17 maio 2020

Resenha - Segredo de Justiça, Andréa Pachá

Livro: Segredo de Justiça
Autor(a): Andréa Pachá
Editora: Intrínseca
Páginas: 272
Adquira: Amazon
Livro cedido através da parceria com a editora
Relançamento da obra de Andréa Pachá que deu origem à série Segredos de Justiça, do ’Fantástico
A vida não é justa e a felicidade não é um direito. Os anos passados na Vara de Família forjaram não apenas essas constatações na trajetória de Andréa Pachá, mas também proporcionaram uma miríade de histórias, de “dores tão parecidas e tão desiguais”. Com sensibilidade, a juíza reúne narrativas ficcionais baseadas em duas décadas de experiência em mediações dos mais diversos conflitos em família. A honestidade com que os casos são expostos e a vulnerabilidade que emana a cada página despertam em nós uma identificação imediata e são um convite para quem deseja entender mais de si mesmo através dos dramas e das alegrias do outro. Relançada agora pela Intrínseca, a obra conta com nova capa e projeto gráfico, além de prefácio assinado por Ana Maria Machado.
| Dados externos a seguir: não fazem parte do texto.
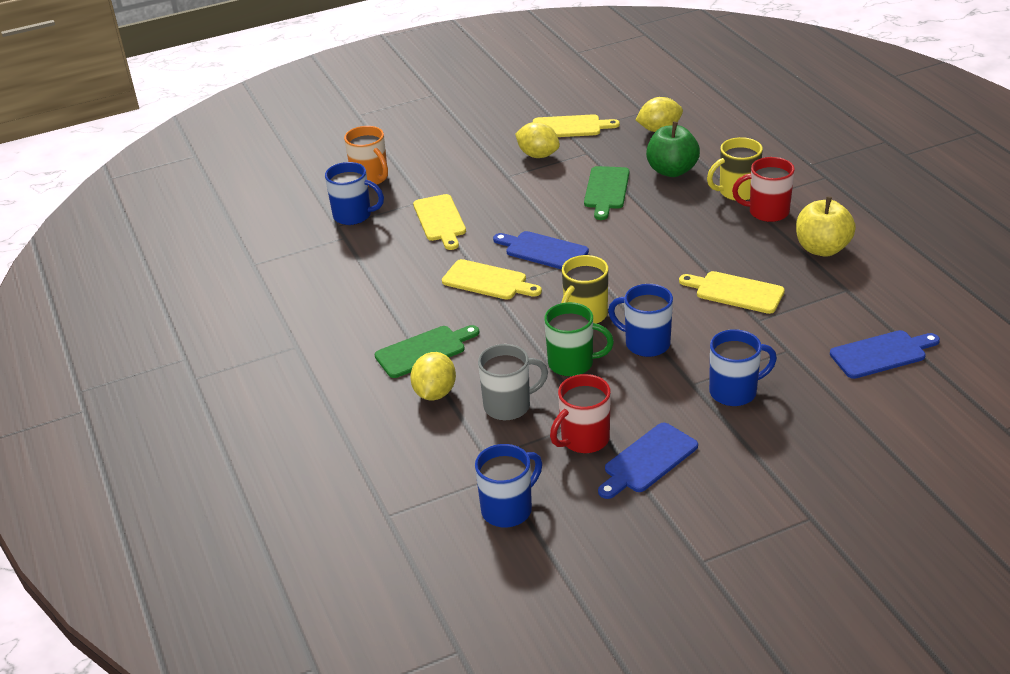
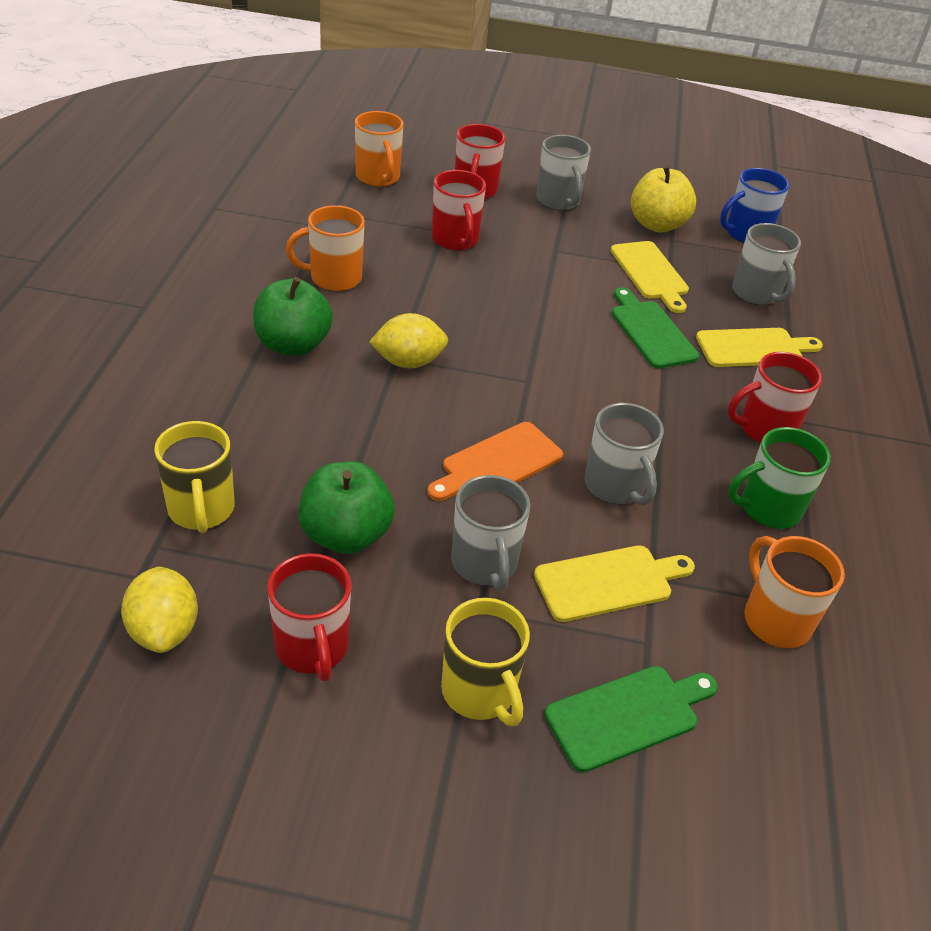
blue cutting board: 3 -> 0
blue mug: 4 -> 1
green apple: 1 -> 2
grey mug: 1 -> 4
orange cutting board: 0 -> 1
orange mug: 1 -> 3
red mug: 2 -> 4
yellow cutting board: 4 -> 3
yellow lemon: 3 -> 2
Quando alguém se apaixona, é lançado no olho de um furacão de sonhos e expectativas. Esperamos ser amados até em nos nossos piores dias e torcemos para que os momentos felizes sejam eternos. Para muitos o final feliz se concretiza, mas outros vêem suas vidas seguindo um roteiro pouco característico dos contos de fadas modernos. Eles se tornam obstinados em busca da justiça que faltou em suas vidas. Ahh, se soubessem que justiça e felicidade não são garantidos a ninguém.

Através dos olhos de uma Juíza real, encontramos personagens fictícios que desfilam por seu tribunal. É triste, não tem como não ser. Uma dose de realidade que nos mostra a evolução da sociedade nos últimos anos e a transformação que isso causou nos relacionamentos familiares.

Segredos de Justiça não é um livro inédito. Já foi usado como base para uma série de televisão e agora chega ao catálogo da Intrínseca. A maioria das crônicas fala sobre relacionamentos que chegaram ao fim; deixam claro que o término nem sempre coincide com o fim do amor. E esse sim, é um luto difícil de ser superado.

Relacionamentos familiares, de uma forma geral, são complicados. Pais que abandonam seus filhos, avôs que tem os netos como bote salva-vidas, crianças que são peões em um jogo que não podem vencer. Vemos adultos delegando suas responsabilidades para alguém que acreditam ser a personificação da justiça, mas que no fundo é apenas mais um ser humano. É um misto de sentimentos entender que apesar de ficção, tudo isso é real.

Entre as coisas que esse livro me fez pensar, duas me tocaram muito. A primeira foi a constatação de que ainda sou muito falha. Nós julgamos o outro em uma velocidade muito maior do que seria aconselhado. E julgamos com base no que? Nas aparências, na nossa vivência e pré-julgamentos. A segunda foi o controle ambíguo que temos sobre nossas próprias vidas. As minhas ações são definidas por mim, mas o quanto minha vida pode ser transformada a partir das ações de um outro alguém? Como eu reagiria?

Quem ainda não conhece os livros da autora, recomendo fortemente que o faça. Não são felizes, mas são necessários.